Les étudiants se joignent à la mobilisation du 29 février pour faire barrage aux politiques d’austérité

Depuis le début de la crise économique, les étudiants ont vu leurs conditions de vie se dégrader à grande vitesse. D’un côté l’augmentation continue du coût de la vie, accélérée par deux plans de rigueur successifs, ainsi que la hausse des dépenses obligatoires pour les étudiants ont renchérit le coût d’une année d’étude dans le supérieur. De l’autre, l’obsolescence du système d’aides sociales cumulée aux difficultés des familles prive les étudiants des ressources indispensables pour surmonter la crise.

Explosion du phénomène de salariat étudiant (68% selon l’OVE), part croissante de jeunes vivants sous le seuil de pauvreté (20% selon le secours catholique), difficultés croissantes à accéder au logement et aux soins : la France n’offre aujourd’hui pas les garanties sociales pour une vie décente à ses jeunes.

L’UNEF s’opposera à tout « effort supplémentaire » demandé aux jeunes

Dans un tel contexte, il est insupportable pour les étudiants qui vivent ces difficultés au quotidien d’entendre dire qu’il faudra encore se serrer la ceinture. Alors que le diplôme est une arme indispensable pour ne pas se retrouver démuni face au chômage de masse, tout effort supplémentaire éloignera durablement des centaines de milliers de jeunes de l’enseignement supérieur.
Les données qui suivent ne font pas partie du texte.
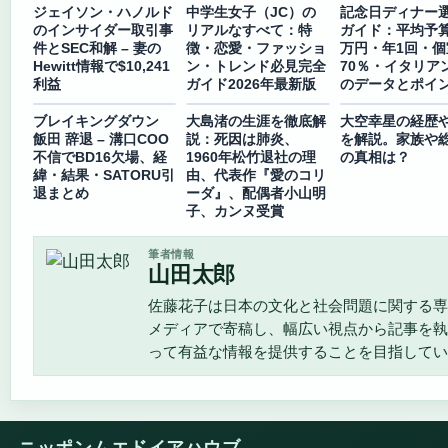
ジェイソン・ハノルド
中学生女子（JC）の
記念日ディナー
のインサイダー取引事
リアルなすべて：特
ガイド：平均予算1
件とSEC和解 – 妻の
徴・恋愛・ファッショ
万円・年1回・個
Hewitt情報で$10,241
ン・トレンド必見完全
70％・イタリア
利益
ガイド2026年最新版
のデータとポイ
ブレイキングダウン
大島渚の生涯を徹底解
大空幸星の経歴
飯田 辞退 – 溝口COO
説：死因は肺炎、
を解説。家族や
不信でBD16欠場、経
1960年松竹退社の理
の真相は？
緯・結果・SATORU引
由、代表作『愛のコリ
退まとめ
ーダ』、配偶者小山明
子、カンヌ受賞
筆者情報
山田太郎
佐藤花子は日本の文化と社会問題に関する専
メディアで寄稿し、幅広い視点から記事を執
って有益な情報を提供することを目指してい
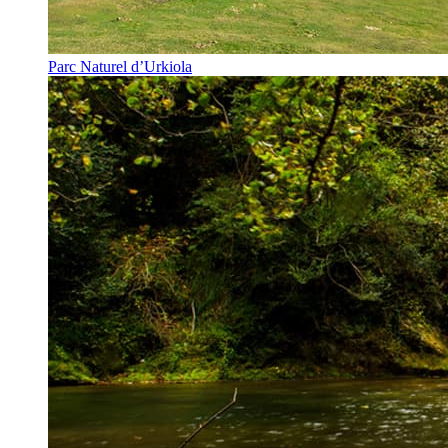
Parc Naturel d’Urkiola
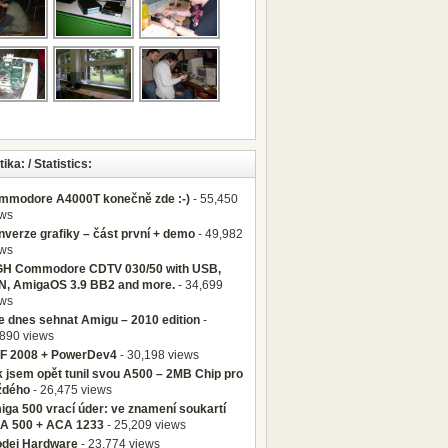
tika: / Statistics:
mmodore A4000T konečně zde :-)
- 55,450
ews
verze grafiky – část první + demo
- 49,982
ews
GH Commodore CDTV 030/50 with USB,
N, AmigaOS 3.9 BB2 and more.
- 34,699
ews
e dnes sehnat Amigu – 2010 edition
-
890 views
F 2008 + PowerDev4
- 30,198 views
 jsem opět tunil svou A500 – 2MB Chip pro
ždého
- 26,475 views
ga 500 vrací úder: ve znamení soukartí
A 500 + ACA 1233
- 25,209 views
odej Hardware
- 23,774 views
En particulier l’annonce de l’instauration d’une nouvelle augmentation de la TVA à la fin de l’année 2012 va pénaliser en premier lieu les jeunes. En effet, l’augmentation des prix va peser sur des porte-monnaie déjà vides alors qu’aucune nouvelle ressource ne viendra compenser cette perte. Ce n’est pas aux jeunes de financer le retour du AAA !

Nous voulons un débat public, pas des menaces !

Faute de pouvoir convaincre, le gouvernement promet un naufrage à quiconque ne souscrira pas aux exigences européennes concernant la gestion des comptes publics. C’est ainsi que nous est présenté le traité que le chef de l’Etat s’apprête à signer et qui va ériger en règle européenne le calvaire vécu aujourd’hui par les jeunes grecs ou les jeunes espagnols. L’UNEF dénonce cette politique autoritaire alors que le coût financier de l’échec universitaire, de la précarité étudiante et du manque de jeunes diplômés ne sont jamais pris en compte. L’austérité c’est plus de jeunes exclus de toute formation, plus de jeunes obligés de se tourner vers le marché du travail sans diplôme et finalement moins de travailleurs qualifiés en France.

La vraie rupture avec la crise, c’est une allocation d’autonomie pour tous les jeunes

Des alternatives existent pourtant. Des milliards d’euros sont perdus chaque année en politiques d’incitation fiscales qui n’ont pourtant jamais fait leur preuve en terme de baisse du chômage. Les deniers publics doivent d’abord et avant tout servir à faire fonctionner une société moins inégalitaire, au service des besoins de sa population.

L’allocation d’autonomie, qui nécessite un investissement de 10 milliards d’euros de la part de l’Etat, permettrait à l’ensemble d’une génération d’accéder à des qualifications de haut niveau, de libérer les énergies et de porter un nouveau modèle de croissance. Notre pays fait-il si peu confiance à sa jeunesse, qu’il préfère proposer des effets d’aubaine aux entreprises sans résultat, plutôt que de donner aux jeunes de quoi se former décemment ?

Laissez nous décider de notre avenir!

Les jeunes ne veulent plus regarder les droits sociaux s’amenuiser à mesure que les banques réclament de nouvelles garanties pour leur placement. Cette Europe n’est pas la notre, cette société n’est pas la notre, et nous n’attendrons pas que la situation soit irréversible pour le faire savoir.

L’UNEF appelle tous les étudiants de France à rejoindre les cortèges de mobilisation le 29 février aux côtés des salariés pour exprimer le refus de toute nouvelle mesure d’austérité.

Quelle que soit la majorité au pouvoir au lendemain du 6 mai, l’UNEF en lien avec les organisations étudiantes européennes fera de la lutte contre toutes les mesures d’austérité sa priorité syndicale.